--- INPUT FOR THIS TASK ---
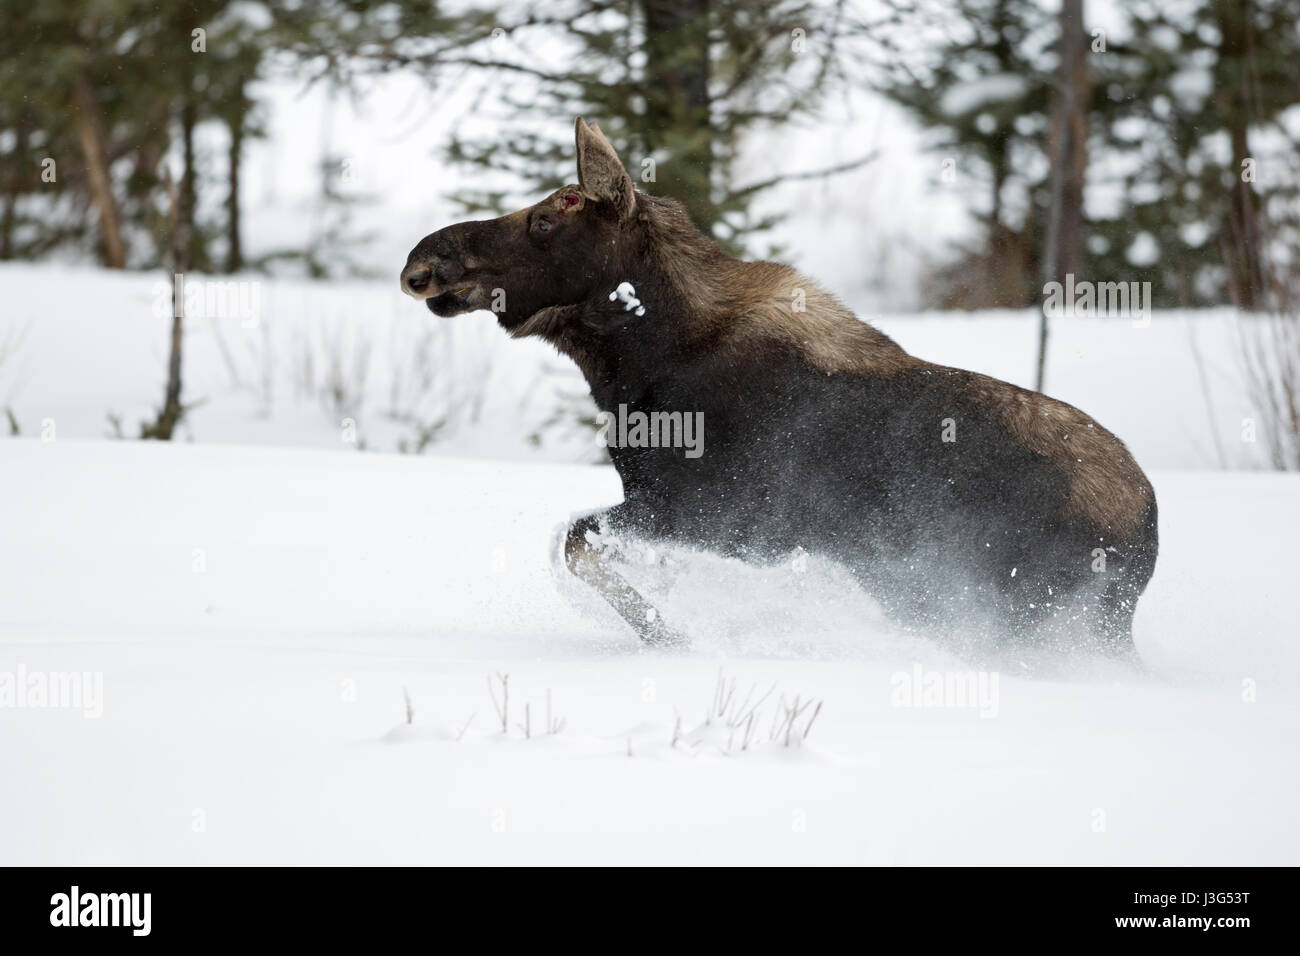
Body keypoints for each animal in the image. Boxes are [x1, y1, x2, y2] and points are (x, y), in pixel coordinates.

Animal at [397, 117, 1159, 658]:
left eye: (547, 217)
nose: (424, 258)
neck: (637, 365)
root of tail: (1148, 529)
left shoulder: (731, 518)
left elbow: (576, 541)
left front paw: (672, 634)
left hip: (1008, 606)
---
--- INPUT FOR THIS TASK ---
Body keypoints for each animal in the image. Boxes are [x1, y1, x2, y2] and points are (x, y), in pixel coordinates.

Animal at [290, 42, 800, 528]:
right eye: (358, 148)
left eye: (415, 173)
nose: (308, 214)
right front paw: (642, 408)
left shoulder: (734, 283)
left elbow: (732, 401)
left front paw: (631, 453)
---
▸ **WHAT IS BEING ASKED**
All that belongs in the answer is the run of lines above from the line containing "nose: (308, 214)" through the line containing "left front paw: (631, 453)", exactly as written.

▸ **ANSWER TO THIS EXERCISE**
nose: (308, 214)
right front paw: (642, 408)
left shoulder: (734, 283)
left elbow: (732, 401)
left front paw: (631, 453)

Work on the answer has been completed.